* [Data section]
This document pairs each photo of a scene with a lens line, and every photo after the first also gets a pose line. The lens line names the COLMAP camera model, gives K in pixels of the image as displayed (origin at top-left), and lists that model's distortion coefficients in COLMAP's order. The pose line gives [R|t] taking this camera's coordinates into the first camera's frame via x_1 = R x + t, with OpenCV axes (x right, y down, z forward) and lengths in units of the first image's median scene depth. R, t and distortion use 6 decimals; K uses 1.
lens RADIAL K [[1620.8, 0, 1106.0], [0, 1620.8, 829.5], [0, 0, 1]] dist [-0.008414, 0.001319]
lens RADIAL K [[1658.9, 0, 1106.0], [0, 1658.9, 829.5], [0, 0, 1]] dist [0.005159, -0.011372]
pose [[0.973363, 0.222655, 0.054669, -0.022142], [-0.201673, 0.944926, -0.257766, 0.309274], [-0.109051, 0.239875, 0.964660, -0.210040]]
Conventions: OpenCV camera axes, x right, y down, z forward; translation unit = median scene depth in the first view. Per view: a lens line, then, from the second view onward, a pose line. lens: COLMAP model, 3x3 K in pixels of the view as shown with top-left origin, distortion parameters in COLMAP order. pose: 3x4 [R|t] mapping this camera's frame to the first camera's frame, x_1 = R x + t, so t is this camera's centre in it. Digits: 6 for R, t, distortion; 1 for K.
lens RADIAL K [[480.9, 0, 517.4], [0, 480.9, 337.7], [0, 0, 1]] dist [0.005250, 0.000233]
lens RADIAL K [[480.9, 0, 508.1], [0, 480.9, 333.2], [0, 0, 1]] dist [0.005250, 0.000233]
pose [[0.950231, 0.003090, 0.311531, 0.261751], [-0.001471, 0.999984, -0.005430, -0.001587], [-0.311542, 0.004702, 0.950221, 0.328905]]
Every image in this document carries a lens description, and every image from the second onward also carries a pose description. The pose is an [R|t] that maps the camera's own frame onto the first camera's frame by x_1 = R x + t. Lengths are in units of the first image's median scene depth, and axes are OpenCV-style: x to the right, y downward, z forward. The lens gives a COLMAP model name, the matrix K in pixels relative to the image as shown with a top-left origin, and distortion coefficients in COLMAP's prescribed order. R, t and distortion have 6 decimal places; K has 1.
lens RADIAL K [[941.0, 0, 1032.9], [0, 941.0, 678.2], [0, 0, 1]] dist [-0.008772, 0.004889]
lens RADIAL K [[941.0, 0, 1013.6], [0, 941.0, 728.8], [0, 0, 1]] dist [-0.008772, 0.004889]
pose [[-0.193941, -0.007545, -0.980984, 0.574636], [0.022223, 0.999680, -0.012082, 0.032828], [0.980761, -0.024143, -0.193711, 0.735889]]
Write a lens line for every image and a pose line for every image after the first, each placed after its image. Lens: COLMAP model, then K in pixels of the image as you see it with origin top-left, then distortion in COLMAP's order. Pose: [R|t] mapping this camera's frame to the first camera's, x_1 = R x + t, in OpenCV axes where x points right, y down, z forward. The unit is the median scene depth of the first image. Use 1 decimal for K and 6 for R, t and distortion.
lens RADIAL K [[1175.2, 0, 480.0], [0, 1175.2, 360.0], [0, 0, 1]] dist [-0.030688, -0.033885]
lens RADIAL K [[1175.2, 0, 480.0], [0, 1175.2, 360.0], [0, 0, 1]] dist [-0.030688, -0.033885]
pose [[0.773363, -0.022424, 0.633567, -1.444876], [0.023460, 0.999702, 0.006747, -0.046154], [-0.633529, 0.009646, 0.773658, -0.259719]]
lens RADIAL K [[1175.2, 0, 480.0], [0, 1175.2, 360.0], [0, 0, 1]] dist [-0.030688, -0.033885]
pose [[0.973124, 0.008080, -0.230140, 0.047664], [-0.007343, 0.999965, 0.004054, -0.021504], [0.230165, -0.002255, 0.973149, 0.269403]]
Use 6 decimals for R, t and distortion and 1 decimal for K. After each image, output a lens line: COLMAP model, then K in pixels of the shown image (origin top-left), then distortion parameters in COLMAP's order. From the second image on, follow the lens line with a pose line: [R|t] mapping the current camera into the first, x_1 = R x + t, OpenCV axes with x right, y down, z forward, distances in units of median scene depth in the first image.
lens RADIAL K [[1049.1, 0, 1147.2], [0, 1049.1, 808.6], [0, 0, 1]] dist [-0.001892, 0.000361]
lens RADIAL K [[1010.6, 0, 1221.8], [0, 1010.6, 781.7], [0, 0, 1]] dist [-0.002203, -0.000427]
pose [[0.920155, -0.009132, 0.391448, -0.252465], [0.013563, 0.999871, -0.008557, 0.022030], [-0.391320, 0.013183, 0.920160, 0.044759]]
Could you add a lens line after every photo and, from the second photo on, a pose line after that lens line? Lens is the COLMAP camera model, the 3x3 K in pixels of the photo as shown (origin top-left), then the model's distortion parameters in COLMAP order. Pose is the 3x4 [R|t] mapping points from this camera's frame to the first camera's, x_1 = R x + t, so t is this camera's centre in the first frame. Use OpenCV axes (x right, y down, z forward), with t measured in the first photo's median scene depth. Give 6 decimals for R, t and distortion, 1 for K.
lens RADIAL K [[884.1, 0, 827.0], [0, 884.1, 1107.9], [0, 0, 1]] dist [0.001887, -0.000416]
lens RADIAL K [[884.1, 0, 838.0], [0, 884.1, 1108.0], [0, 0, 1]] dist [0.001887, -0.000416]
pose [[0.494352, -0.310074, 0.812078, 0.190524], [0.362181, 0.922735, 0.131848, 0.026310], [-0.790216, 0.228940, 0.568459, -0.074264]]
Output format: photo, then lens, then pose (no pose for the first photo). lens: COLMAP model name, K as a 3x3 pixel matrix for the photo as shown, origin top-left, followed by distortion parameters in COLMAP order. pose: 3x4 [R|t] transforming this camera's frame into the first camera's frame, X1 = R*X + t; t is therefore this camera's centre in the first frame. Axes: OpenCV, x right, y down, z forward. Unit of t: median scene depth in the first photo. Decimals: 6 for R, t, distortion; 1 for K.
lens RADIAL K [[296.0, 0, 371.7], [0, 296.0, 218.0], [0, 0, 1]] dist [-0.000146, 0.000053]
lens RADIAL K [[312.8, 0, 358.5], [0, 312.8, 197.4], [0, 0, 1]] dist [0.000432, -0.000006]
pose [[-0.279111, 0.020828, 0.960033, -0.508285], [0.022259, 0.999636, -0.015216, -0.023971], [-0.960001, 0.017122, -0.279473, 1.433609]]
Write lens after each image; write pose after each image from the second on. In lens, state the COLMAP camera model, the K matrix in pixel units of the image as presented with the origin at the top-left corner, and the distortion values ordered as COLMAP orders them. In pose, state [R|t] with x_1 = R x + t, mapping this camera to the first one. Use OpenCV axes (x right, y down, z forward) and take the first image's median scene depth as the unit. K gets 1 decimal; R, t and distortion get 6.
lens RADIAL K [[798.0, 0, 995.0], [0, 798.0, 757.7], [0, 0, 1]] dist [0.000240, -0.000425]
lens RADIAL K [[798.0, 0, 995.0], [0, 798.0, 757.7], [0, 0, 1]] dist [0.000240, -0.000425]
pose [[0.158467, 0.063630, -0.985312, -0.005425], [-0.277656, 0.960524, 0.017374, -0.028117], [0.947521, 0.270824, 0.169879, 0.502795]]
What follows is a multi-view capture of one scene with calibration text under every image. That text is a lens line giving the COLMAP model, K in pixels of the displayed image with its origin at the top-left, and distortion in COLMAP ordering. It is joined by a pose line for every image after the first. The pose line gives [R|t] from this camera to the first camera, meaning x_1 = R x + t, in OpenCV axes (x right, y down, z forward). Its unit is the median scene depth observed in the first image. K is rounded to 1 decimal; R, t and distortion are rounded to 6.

* [Work item]
Copy the entire listing exactly. Do not skip a line.

* [Written answer]
This document pairs each photo of a scene with a lens line, and every photo after the first also gets a pose line. The lens line names the COLMAP camera model, gives K in pixels of the image as displayed (origin at top-left), and lists that model's distortion coefficients in COLMAP's order. The pose line gives [R|t] taking this camera's coordinates into the first camera's frame via x_1 = R x + t, with OpenCV axes (x right, y down, z forward) and lengths in units of the first image's median scene depth. R, t and distortion use 6 decimals; K uses 1.
lens RADIAL K [[1620.8, 0, 1106.0], [0, 1620.8, 829.5], [0, 0, 1]] dist [-0.008414, 0.001319]
lens RADIAL K [[1658.9, 0, 1106.0], [0, 1658.9, 829.5], [0, 0, 1]] dist [0.005159, -0.011372]
pose [[0.973363, 0.222655, 0.054669, -0.022142], [-0.201673, 0.944926, -0.257766, 0.309274], [-0.109051, 0.239875, 0.964660, -0.210040]]
Conventions: OpenCV camera axes, x right, y down, z forward; translation unit = median scene depth in the first view. Per view: a lens line, then, from the second view onward, a pose line. lens: COLMAP model, 3x3 K in pixels of the view as shown with top-left origin, distortion parameters in COLMAP order. pose: 3x4 [R|t] mapping this camera's frame to the first camera's frame, x_1 = R x + t, so t is this camera's centre in it. Digits: 6 for R, t, distortion; 1 for K.
lens RADIAL K [[480.9, 0, 517.4], [0, 480.9, 337.7], [0, 0, 1]] dist [0.005250, 0.000233]
lens RADIAL K [[480.9, 0, 508.1], [0, 480.9, 333.2], [0, 0, 1]] dist [0.005250, 0.000233]
pose [[0.950231, 0.003090, 0.311531, 0.261751], [-0.001471, 0.999984, -0.005430, -0.001587], [-0.311542, 0.004702, 0.950221, 0.328905]]
Every image in this document carries a lens description, and every image from the second onward also carries a pose description. The pose is an [R|t] that maps the camera's own frame onto the first camera's frame by x_1 = R x + t. Lengths are in units of the first image's median scene depth, and axes are OpenCV-style: x to the right, y downward, z forward. The lens gives a COLMAP model name, the matrix K in pixels relative to the image as shown with a top-left origin, and distortion coefficients in COLMAP's prescribed order. R, t and distortion have 6 decimal places; K has 1.
lens RADIAL K [[941.0, 0, 1032.9], [0, 941.0, 678.2], [0, 0, 1]] dist [-0.008772, 0.004889]
lens RADIAL K [[941.0, 0, 1013.6], [0, 941.0, 728.8], [0, 0, 1]] dist [-0.008772, 0.004889]
pose [[-0.193941, -0.007545, -0.980984, 0.574636], [0.022223, 0.999680, -0.012082, 0.032828], [0.980761, -0.024143, -0.193711, 0.735889]]
Write a lens line for every image and a pose line for every image after the first, each placed after its image. Lens: COLMAP model, then K in pixels of the image as you see it with origin top-left, then distortion in COLMAP's order. Pose: [R|t] mapping this camera's frame to the first camera's, x_1 = R x + t, in OpenCV axes where x points right, y down, z forward. The unit is the median scene depth of the first image. Use 1 decimal for K and 6 for R, t and distortion.
lens RADIAL K [[1175.2, 0, 480.0], [0, 1175.2, 360.0], [0, 0, 1]] dist [-0.030688, -0.033885]
lens RADIAL K [[1175.2, 0, 480.0], [0, 1175.2, 360.0], [0, 0, 1]] dist [-0.030688, -0.033885]
pose [[0.773363, -0.022424, 0.633567, -1.444876], [0.023460, 0.999702, 0.006747, -0.046154], [-0.633529, 0.009646, 0.773658, -0.259719]]
lens RADIAL K [[1175.2, 0, 480.0], [0, 1175.2, 360.0], [0, 0, 1]] dist [-0.030688, -0.033885]
pose [[0.973124, 0.008080, -0.230140, 0.047664], [-0.007343, 0.999965, 0.004054, -0.021504], [0.230165, -0.002255, 0.973149, 0.269403]]
Use 6 decimals for R, t and distortion and 1 decimal for K. After each image, output a lens line: COLMAP model, then K in pixels of the shown image (origin top-left), then distortion parameters in COLMAP's order. From the second image on, follow the lens line with a pose line: [R|t] mapping the current camera into the first, x_1 = R x + t, OpenCV axes with x right, y down, z forward, distances in units of median scene depth in the first image.
lens RADIAL K [[1049.1, 0, 1147.2], [0, 1049.1, 808.6], [0, 0, 1]] dist [-0.001892, 0.000361]
lens RADIAL K [[1010.6, 0, 1221.8], [0, 1010.6, 781.7], [0, 0, 1]] dist [-0.002203, -0.000427]
pose [[0.920155, -0.009132, 0.391448, -0.252465], [0.013563, 0.999871, -0.008557, 0.022030], [-0.391320, 0.013183, 0.920160, 0.044759]]
Could you add a lens line after every photo and, from the second photo on, a pose line after that lens line? Lens is the COLMAP camera model, the 3x3 K in pixels of the photo as shown (origin top-left), then the model's distortion parameters in COLMAP order. Pose is the 3x4 [R|t] mapping points from this camera's frame to the first camera's, x_1 = R x + t, so t is this camera's centre in the first frame. Use OpenCV axes (x right, y down, z forward), with t measured in the first photo's median scene depth. Give 6 decimals for R, t and distortion, 1 for K.
lens RADIAL K [[884.1, 0, 827.0], [0, 884.1, 1107.9], [0, 0, 1]] dist [0.001887, -0.000416]
lens RADIAL K [[884.1, 0, 838.0], [0, 884.1, 1108.0], [0, 0, 1]] dist [0.001887, -0.000416]
pose [[0.494352, -0.310074, 0.812078, 0.190524], [0.362181, 0.922735, 0.131848, 0.026310], [-0.790216, 0.228940, 0.568459, -0.074264]]
Output format: photo, then lens, then pose (no pose for the first photo). lens: COLMAP model name, K as a 3x3 pixel matrix for the photo as shown, origin top-left, followed by distortion parameters in COLMAP order. pose: 3x4 [R|t] transforming this camera's frame into the first camera's frame, X1 = R*X + t; t is therefore this camera's centre in the first frame. Axes: OpenCV, x right, y down, z forward. Unit of t: median scene depth in the first photo. Decimals: 6 for R, t, distortion; 1 for K.
lens RADIAL K [[296.0, 0, 371.7], [0, 296.0, 218.0], [0, 0, 1]] dist [-0.000146, 0.000053]
lens RADIAL K [[312.8, 0, 358.5], [0, 312.8, 197.4], [0, 0, 1]] dist [0.000432, -0.000006]
pose [[-0.279111, 0.020828, 0.960033, -0.508285], [0.022259, 0.999636, -0.015216, -0.023971], [-0.960001, 0.017122, -0.279473, 1.433609]]
Write lens after each image; write pose after each image from the second on. In lens, state the COLMAP camera model, the K matrix in pixel units of the image as presented with the origin at the top-left corner, and the distortion values ordered as COLMAP orders them. In pose, state [R|t] with x_1 = R x + t, mapping this camera to the first one. Use OpenCV axes (x right, y down, z forward) and take the first image's median scene depth as the unit. K gets 1 decimal; R, t and distortion get 6.
lens RADIAL K [[798.0, 0, 995.0], [0, 798.0, 757.7], [0, 0, 1]] dist [0.000240, -0.000425]
lens RADIAL K [[798.0, 0, 995.0], [0, 798.0, 757.7], [0, 0, 1]] dist [0.000240, -0.000425]
pose [[0.158467, 0.063630, -0.985312, -0.005425], [-0.277656, 0.960524, 0.017374, -0.028117], [0.947521, 0.270824, 0.169879, 0.502795]]
What follows is a multi-view capture of one scene with calibration text under every image. That text is a lens line giving the COLMAP model, K in pixels of the displayed image with its origin at the top-left, and distortion in COLMAP ordering. It is joined by a pose line for every image after the first. The pose line gives [R|t] from this camera to the first camera, meaning x_1 = R x + t, in OpenCV axes (x right, y down, z forward). Its unit is the median scene depth observed in the first image. K is rounded to 1 decimal; R, t and distortion are rounded to 6.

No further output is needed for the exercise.